Foundation leaders and the head of Cook County Health explored, but abruptly scrapped, an idea to grow beyond CCHF’s historic mission as a modest fundraising entity into a much larger and more complex manager of grants or clinical trials.

The health foundation was founded 15 years ago to support the mission of the county’s public hospitals and clinics. Its annual revenue ranged from $400,000 to $1.7 million in recent years, according to federal filings. The foundation has also received taxpayer funds to administer the Provident Scholarship program, which provides up to $20,000 to medical students and up to $10,000 to other health care students “who are from, and dedicated to serving, underrepresented communities in Cook County.”

CCH’s then-CEO Israel Rocha Jr. and the foundation began discussions in 2023 to expand that role. The foundation paid about $80,000 to two outside law firms to help negotiate a “master services agreement” that would guide future partnerships with the health system.

A group of board members concerned about transparency around those negotiations and potential violations of so-called Shakman rules against political hiring commissioned the Riley Safer review. Their January 2024 report flagged a conflict of interest involving a law firm tied to a board member, “serious failures” to follow corporate governance practices, and trouble tracking down what services another firm provided.

Zaldivar supported the expansion and denied any impropriety, saying last year that the Riley Safer report contained inaccuracies: The board was kept informed throughout negotiations, the conflict was disclosed, and the other outside law firms’ work was necessary and valuable. Foundation leadership was otherwise already aware and addressing governance issues the Riley Safer report raised, she said.

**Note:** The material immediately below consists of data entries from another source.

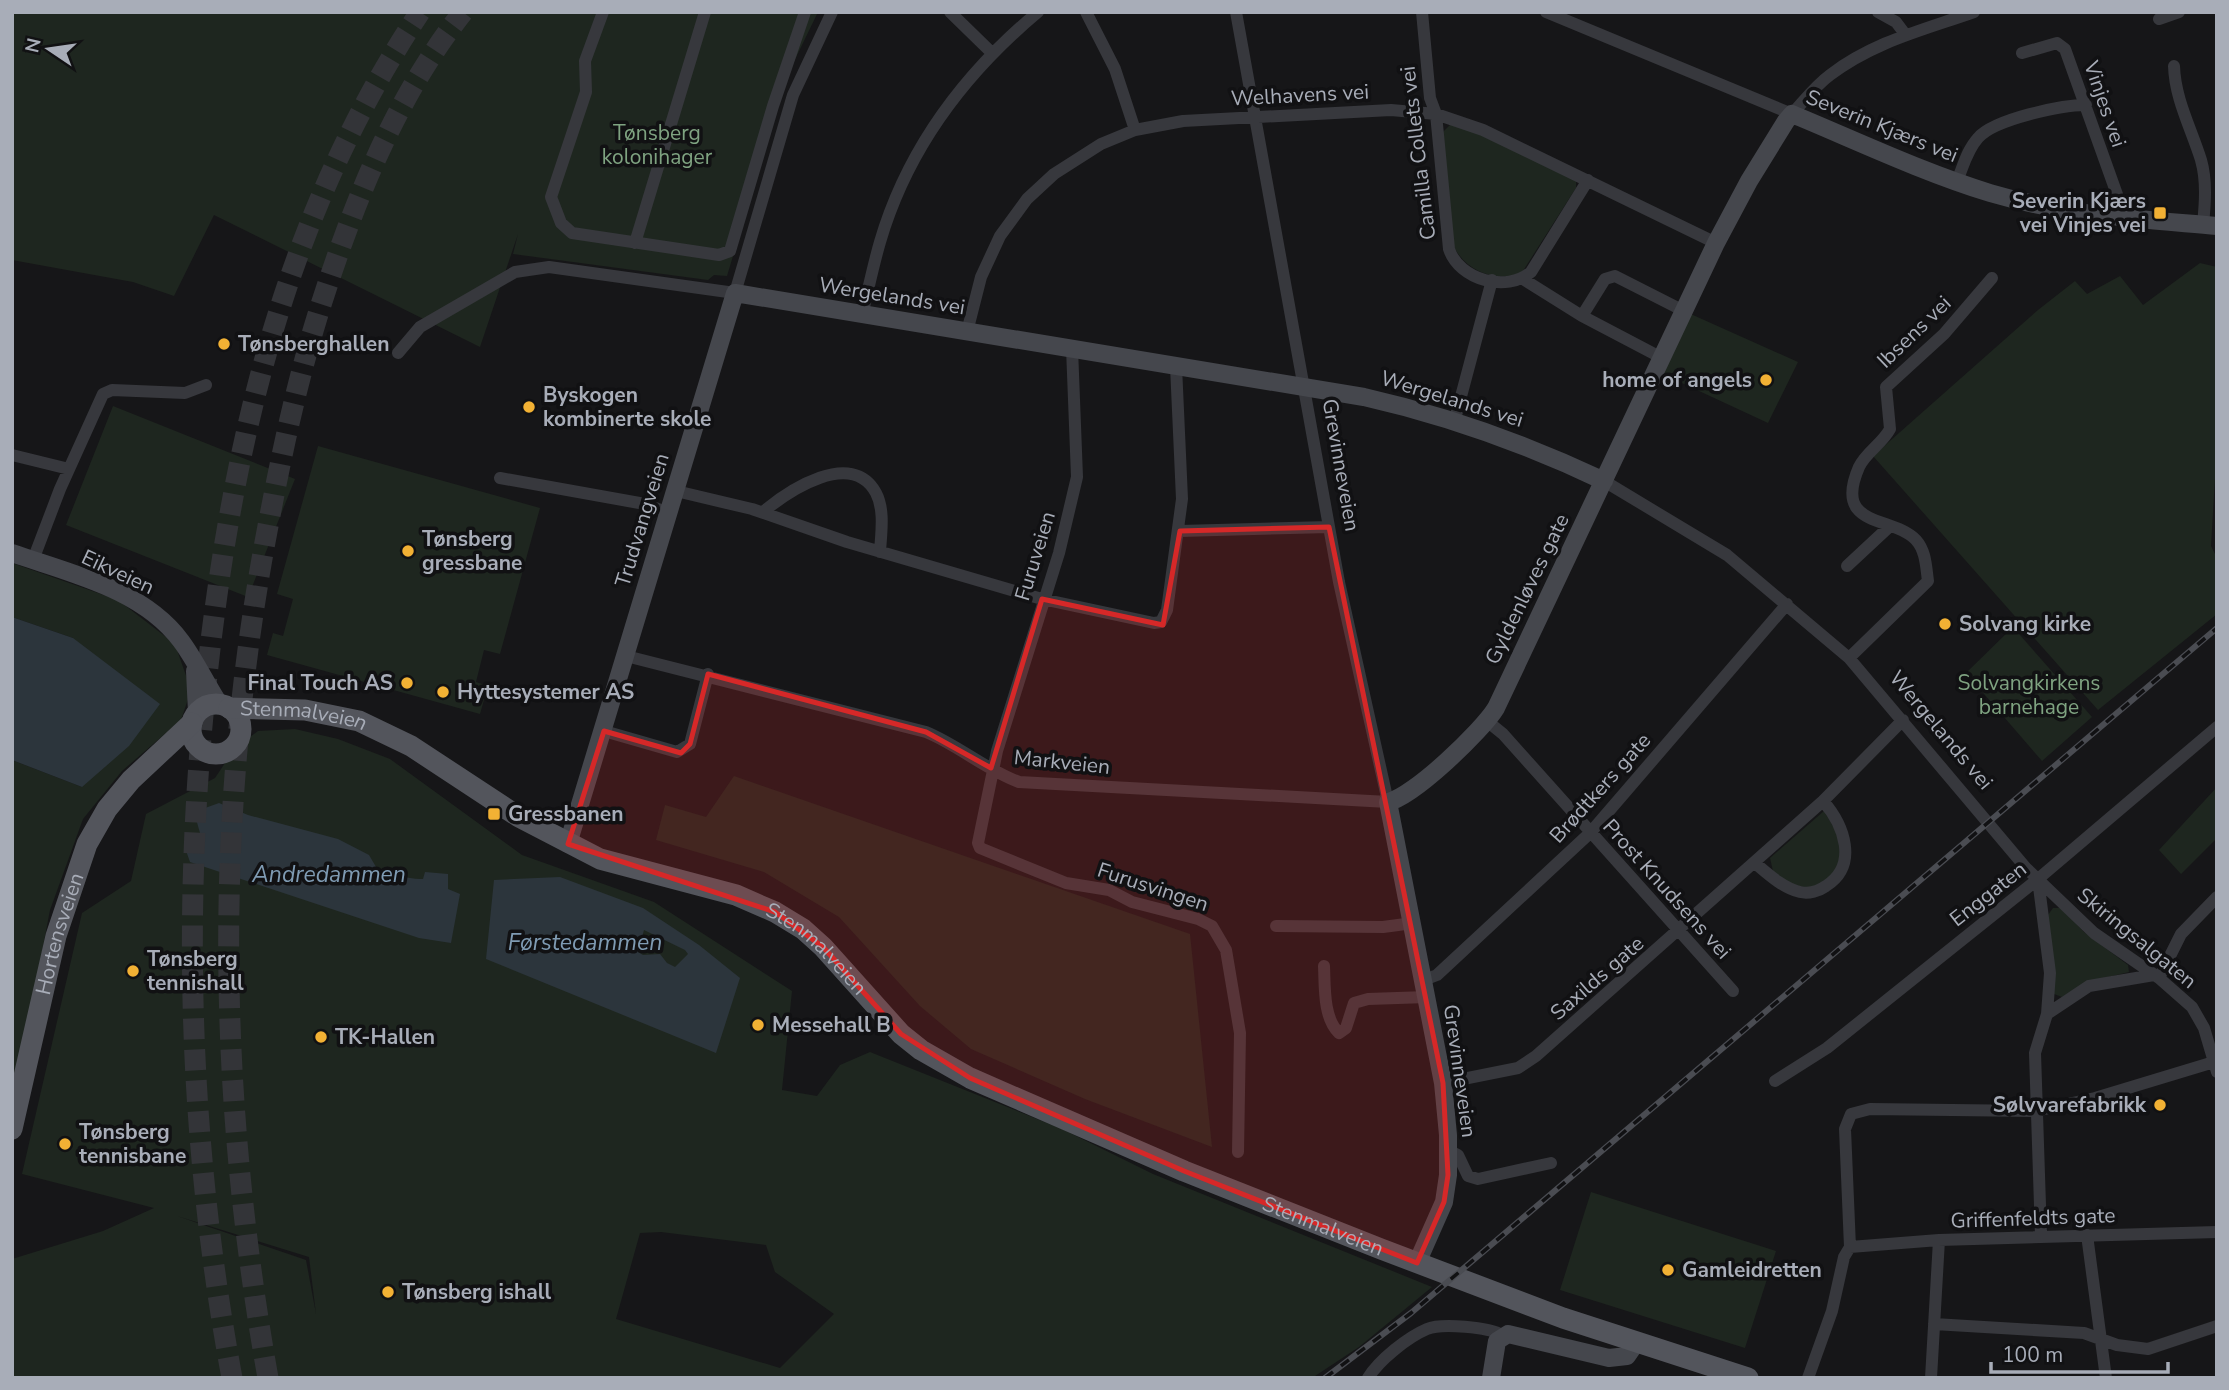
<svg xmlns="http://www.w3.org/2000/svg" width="2229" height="1390" font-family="'Nunito Sans',sans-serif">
<rect width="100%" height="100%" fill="#161618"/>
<path fill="#1e261f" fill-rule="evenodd" d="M12 12H818L787 76 727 276 714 275 708 280 513 254 518 234 480 347 214 215 174 296 133 282 12 260Z
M1451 124 1474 130 1576 181V188L1521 274C1494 281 1467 272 1454 247L1443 132Z
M2200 263 2217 267V445L2211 546 2217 558V614L2098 710 1873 456 2038 310 2075 281 2087 294 2120 276 2143 305Z
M1684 311 1798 362 1768 423 1656 371Z
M113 406 295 479 248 597 66 525Z
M318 446 540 508 500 654 484 650 476 682 488 686 480 714 267 655 273 633 283 636 293 599 277 594Z
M12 563 118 600 175 644 191 690 181 720 122 771 83 819 50 910 12 1109V760L82 787 73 638 12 617Z
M2013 627 2092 717 2042 761 1966 673Z
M295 729 338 739 390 759 522 855 654 902 792 991 782 1090 817 1096 840 1065 870 1052 1062 1129 1153 1174 1432 1287 1359 1347 1312 1378H12V1259L103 1231 154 1208 22 1174 82 913 131 881 146 814 215 778 235 748 258 731ZM177 1216 309 1257 316 1314 306 1260ZM661 1232 766 1245 775 1272 834 1314 780 1368 616 1319 640 1233Z
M734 776 1190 934 1212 1147 1085 1099 971 1049 920 1006 839 917 764 872 656 840 665 805 706 817Z
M2217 787V838L2181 874 2159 850Z
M1824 811 1845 846 1837 873 1810 889 1788 883 1773 871 1770 858Z
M2053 908H2061L2084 932 2128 965 2129 972 2088 982 2062 997 2054 994 2048 915Z
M1591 1192 1776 1251 1745 1348 1560 1290Z"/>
<path fill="#2c353c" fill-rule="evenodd" d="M12 617 73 638 160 704 129 746 82 787 12 760Z
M219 803 248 815 338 839 369 855 379 872C394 873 409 880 423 879L425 872 448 874V889L460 894 451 943 419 938 190 862 184 845 200 833 194 812Z
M560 877 643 908 699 945 740 978 716 1053 486 959 494 880ZM644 930 685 950 688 954 675 967 667 963 660 954 643 955 638 952Z"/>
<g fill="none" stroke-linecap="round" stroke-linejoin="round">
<path stroke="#333438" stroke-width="21" stroke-dasharray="21 10" stroke-linecap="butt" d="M232 1378C190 1152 182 923 205 694 230 451 283 218 420 12
M268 1378C219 1103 214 828 263 553 278 471 294 391 319 311 352 207 394 99 463 12"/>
<path stroke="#37383d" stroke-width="12" d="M603 12 585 61 586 92 551 197 561 223 572 233 719 255 730 251 773 106 805 12
M950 12 992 53
M1086 12 1115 69 1135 130
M1422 12 1430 98 1436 114 1449 249C1459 280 1507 293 1531 272L1588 180
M1546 12 1792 114C1804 101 1815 86 1830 75 1873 42 1923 30 1974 12
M1878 12 1896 22 1905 34
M2159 19 2179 12
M2022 53 2057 43 2065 49 2119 200 2118 218
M2174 66C2175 99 2191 128 2201 160 2207 181 2205 204 2203 225
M1957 181C1963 167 1967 150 1978 138 1994 119 2062 105 2086 105
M635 243 705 12
M1523 279 1582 316
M862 315C868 291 873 266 880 242 907 150 965 73 1038 12
M967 332 981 277 1000 236 1027 199 1054 174 1101 144 1135 130 1183 121 1391 110 1436 114 1483 130 1716 243
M1072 348 1077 477 1059 553 997 751 978 843 980 848 1066 883 1109 890 1132 902 1198 919 1212 926 1226 950 1240 1033 1238 1152
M398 353 420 327 515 272 549 267 735 293 793 95 832 12
M1662 358 1582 316 1605 279 1615 276 1684 311
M1455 419 1492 280
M12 455 69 469
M500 478 645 504 669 513
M1604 481 1727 555 1849 658 2026 868 2094 933 2159 978 2192 1007 2204 1028 2217 1072
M676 491 752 509 847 542 1042 599 1154 623 1161 622 1167 610 1182 499 1176 366
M763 512C788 491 852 448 876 493 885 510 881 534 880 552
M1180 531 1329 527
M33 560 60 489 103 394 112 390 185 393 206 385
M1847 566 1890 526
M626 656 926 732C958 745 986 770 1019 782L1388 802 1339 582 1236 12
M1849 658 1928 581C1926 567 1926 551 1916 540 1893 515 1832 529 1859 467 1866 452 1882 444 1890 429L1886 387 1944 334 1992 278
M1487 721 1503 734 1733 991
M604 731 677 752 690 744 708 674
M1755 863C1768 874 1783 888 1800 892 1809 894 1819 891 1826 886 1859 865 1844 825 1823 801
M2038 879 2050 973 2047 1014 2035 1053 2041 1236
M1276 926 1383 927 1413 923
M1324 966C1325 986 1323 1018 1339 1033L1346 1028 1354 1003 1368 999 1427 997
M2159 978 2181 934 2217 897
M1424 980 1437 975 1590 833 1787 604
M2047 1014 2089 986 2154 975
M1775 1081 1827 1048 2038 879 2217 727
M1443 1083 1518 1068 1536 1056 1823 801 1903 720
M1448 1150 1458 1155 1468 1176 1478 1179 1551 1163
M2087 1235 2106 1378
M1850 1247 1939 1240 2217 1232
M1934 1324 2084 1333 2117 1345 2148 1349 2217 1326
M1368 1378C1379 1360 1408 1337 1427 1329 1441 1323 1489 1327 1502 1335
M1808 1378 1832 1311 1844 1257 1850 1247 1845 1129 1851 1114 1870 1109 2036 1111 2095 1098 2214 1062
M1931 1378 1939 1240"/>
<path stroke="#45474d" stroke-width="18" d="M12 553C69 573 143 589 181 641 196 661 206 684 220 705
M195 671 197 712
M568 844 735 293 1364 397C1448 416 1526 444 1604 481
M1417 1263 1444 1202 1448 1175V1135L1443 1083 1388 802C1413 797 1482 731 1496 708L1716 243 1749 181 1786 121 1792 114C1857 141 1922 172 1990 193 2064 215 2140 219 2217 226
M1491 1378 1497 1341 1508 1334 1609 1358 1627 1356 1636 1343"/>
<g stroke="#53555c" stroke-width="21">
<circle cx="216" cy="729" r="25"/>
<path id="s1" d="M229 708 305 710 359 721 411 746 519 817 600 859 736 895 775 912 803 929 823 947 901 1034 921 1050 970 1078 1184 1171 1381 1249 1563 1318 1748 1378"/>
<path id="s2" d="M12 1129 56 936 87 844 107 809 131 780 192 723"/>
</g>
<defs>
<path id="rail" d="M1325 1378 1411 1313 2217 628"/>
</defs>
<use href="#rail" stroke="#4a4c52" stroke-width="6"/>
<use href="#rail" stroke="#111113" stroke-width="3.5" stroke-dasharray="10" stroke-linecap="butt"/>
</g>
<path fill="#d62828" fill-opacity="0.2" stroke="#d62828" stroke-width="5" stroke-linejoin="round" d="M1329 527 1443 1083 1448 1175 1444 1202 1417 1263 1184 1171 970 1078 901 1034 823 947 775 912 568 844 604 731 681 753 690 744 708 674 926 732 991 768 1042 599 1163 625 1180 531Z"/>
<g fill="#f2b134" stroke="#111113" stroke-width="2.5">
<rect x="2153" y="206" width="14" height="14" rx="3.5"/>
<circle cx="224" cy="344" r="7"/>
<circle cx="1766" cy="380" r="7"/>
<circle cx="529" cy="407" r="7"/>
<circle cx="408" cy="551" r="7"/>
<circle cx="1945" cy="624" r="7"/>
<circle cx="407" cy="683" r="7"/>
<circle cx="443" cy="692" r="7"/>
<rect x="487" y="807" width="14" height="14" rx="3.5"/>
<circle cx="133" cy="971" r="7"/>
<circle cx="758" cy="1025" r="7"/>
<circle cx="321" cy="1037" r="7"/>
<circle cx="2160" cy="1105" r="7"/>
<circle cx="65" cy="1144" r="7"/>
<circle cx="1668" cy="1270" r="7"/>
<circle cx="388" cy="1292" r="7"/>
</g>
<g text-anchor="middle" stroke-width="7" stroke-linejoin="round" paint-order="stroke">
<g font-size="21" fill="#a8adb8" stroke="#111113">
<text transform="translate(1300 95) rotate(-3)" y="7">Welhavens vei</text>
<text transform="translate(2105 104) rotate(71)" y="7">Vinjes vei</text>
<text transform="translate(1882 126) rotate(22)" y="7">Severin Kjærs vei</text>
<text transform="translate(1418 153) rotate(-97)" y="7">Camilla Collets vei</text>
<text transform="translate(892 296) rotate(9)" y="7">Wergelands vei</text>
<text transform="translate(1914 332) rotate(-44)" y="7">Ibsens vei</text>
<text transform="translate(1452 399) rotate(17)" y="7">Wergelands vei</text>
<text transform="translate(1341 465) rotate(80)" y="7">Grevinneveien</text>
<text transform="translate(642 520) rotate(-73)" y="7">Trudvangveien</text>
<text transform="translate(1035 556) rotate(-73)" y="7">Furuveien</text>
<text transform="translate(118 572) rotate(25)" y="7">Eikveien</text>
<text transform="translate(1527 589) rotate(-64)" y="7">Gyldenløves gate</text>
<text dy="7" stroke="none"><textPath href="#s1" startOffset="75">Stenmalveien</textPath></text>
<text transform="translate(1941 730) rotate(50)" y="7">Wergelands vei</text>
<text transform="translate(1062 762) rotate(6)" y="7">Markveien</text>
<text transform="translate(1600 788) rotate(-48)" y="7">Brødtkers gate</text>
<text transform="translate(1153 887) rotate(18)" y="7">Furusvingen</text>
<text transform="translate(1667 889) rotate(48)" y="7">Prost Knudsens vei</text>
<text transform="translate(1988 894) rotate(-38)" y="7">Enggaten</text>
<text dy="7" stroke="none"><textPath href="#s2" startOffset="201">Hortensveien</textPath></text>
<text transform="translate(2137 938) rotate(39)" y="7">Skiringsalgaten</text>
<text dy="7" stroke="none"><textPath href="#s1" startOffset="648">Stenmalveien</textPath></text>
<text transform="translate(1597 978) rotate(-41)" y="7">Saxilds gate</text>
<text transform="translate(1460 1071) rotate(82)" y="7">Grevinneveien</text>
<text transform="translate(2033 1218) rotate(-2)" y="7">Griffenfeldts gate</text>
<text dy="7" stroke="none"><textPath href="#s1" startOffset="1234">Stenmalveien</textPath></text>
</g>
<g font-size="21" fill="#7fa381" stroke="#111113">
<text x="657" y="140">Tønsberg<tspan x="657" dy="24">kolonihager</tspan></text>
<text x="2029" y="690">Solvangkirkens<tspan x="2029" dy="24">barnehage</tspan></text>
</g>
<g font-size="21" font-weight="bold" fill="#a8adb8" stroke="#111113" text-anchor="start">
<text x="2146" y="208" text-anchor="end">Severin Kjærs<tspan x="2146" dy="24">vei Vinjes vei</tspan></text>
<text x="238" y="351">Tønsberghallen</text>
<text x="1752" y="387" text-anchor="end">home of angels</text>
<text x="543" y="402">Byskogen<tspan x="543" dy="24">kombinerte skole</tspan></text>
<text x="422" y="546">Tønsberg<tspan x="422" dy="24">gressbane</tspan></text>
<text x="1959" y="631">Solvang kirke</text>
<text x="393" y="690" text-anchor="end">Final Touch AS</text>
<text x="457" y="699">Hyttesystemer AS</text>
<text x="508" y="821">Gressbanen</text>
<text x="147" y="966">Tønsberg<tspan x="147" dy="24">tennishall</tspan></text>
<text x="772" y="1032">Messehall B</text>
<text x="335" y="1044">TK-Hallen</text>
<text x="2146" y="1112" text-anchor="end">Sølvvarefabrikk</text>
<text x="79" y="1139">Tønsberg<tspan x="79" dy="24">tennisbane</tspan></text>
<text x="1682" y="1277">Gamleidretten</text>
<text x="402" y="1299">Tønsberg ishall</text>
</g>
<g font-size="23" font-style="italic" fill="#7f9bb3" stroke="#111113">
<text x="329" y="882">Andredammen</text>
<text x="585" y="950">Førstedammen</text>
</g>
</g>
<rect width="2229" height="1390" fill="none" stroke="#a8adb8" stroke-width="28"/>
<g transform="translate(49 49) rotate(283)" stroke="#111113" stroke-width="5" paint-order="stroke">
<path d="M0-5L12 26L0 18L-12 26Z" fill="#a8adb8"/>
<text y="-10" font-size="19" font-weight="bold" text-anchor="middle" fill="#a8adb8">N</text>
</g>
<path d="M1991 1362v10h177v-10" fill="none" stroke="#a8adb8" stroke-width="3.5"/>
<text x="2002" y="1362" font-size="21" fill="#a8adb8" stroke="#111113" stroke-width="5" paint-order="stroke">100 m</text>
</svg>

In late April last year, following the Tribune’s report, the AG requested a raft of information from the foundation, including conflict-of-interest policies and statements by officers, information about contracts and payments to law firms, and an explanation about why Riley Safer was hired. The foundation hired two more attorneys to rework its bylaws and to respond to AG requests, internal board communications obtained by the Tribune show. One of those attorneys, retired Cook County Circuit Judge Thomas Mulroy, is now a board member.

In response to an open records request for notices, oversight or enforcement actions, the AG’s office shared only its initial inquiry. It said that “staff from the office’s Charitable Trust Bureau informed the CCHF in a September 2024 phone conversation that the office would not be seeking further information.”

“I can only hope the AG closed the investigation ensuring all those (reforms) were there, and if they didn’t, I’d be very disappointed,” Quinlan said.

What Stilz said should have been straightforward efforts to update bylaws in a small committee became frustrating and unnecessarily costly. The cost for one of the attorneys who helped on bylaws was $17,000 for June alone, she said, on top of the roughly $80,000 for outside attorneys help on the master services agreement. A general “environment of dysfunction and confusion” contributed to her exit, too, she said. Zaldivar did not dispute that figure.

The foundation announced a new board chair, Verlon Johnson, earlier this year, after the end of Flanagan’s term. He still serves as emeritus chair. Zaldivar said the foundation will award $1 million in Provident scholarships this month.